[Start of section]

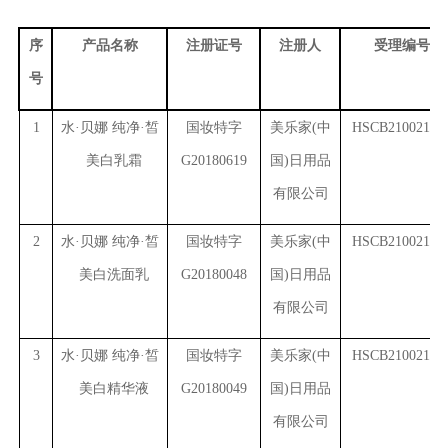
序
产品名称
注册证号
注册人
受理编号
号
1
水·贝娜 纯净·皙
国妆特字
美乐家(中
HSCB2100219(1
美白乳霜
G20180619
国)日用品
有限公司
2
水·贝娜 纯净·皙
国妆特字
美乐家(中
HSCB2100219(2
美白洗面乳
G20180048
国)日用品
有限公司
3
水·贝娜 纯净·皙
国妆特字
美乐家(中
HSCB2100219(3
美白精华液
G20180049
国)日用品
有限公司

[End of section]

• [TASK ITEM]: All of the entries above are to be duplicated exactly, with every image left out.

• [TASK RESULT]:
序
产品名称
注册证号
注册人
受理编号
号
1
水·贝娜 纯净·皙
国妆特字
美乐家(中
HSCB2100219(1
美白乳霜
G20180619
国)日用品
有限公司
2
水·贝娜 纯净·皙
国妆特字
美乐家(中
HSCB2100219(2
美白洗面乳
G20180048
国)日用品
有限公司
3
水·贝娜 纯净·皙
国妆特字
美乐家(中
HSCB2100219(3
美白精华液
G20180049
国)日用品
有限公司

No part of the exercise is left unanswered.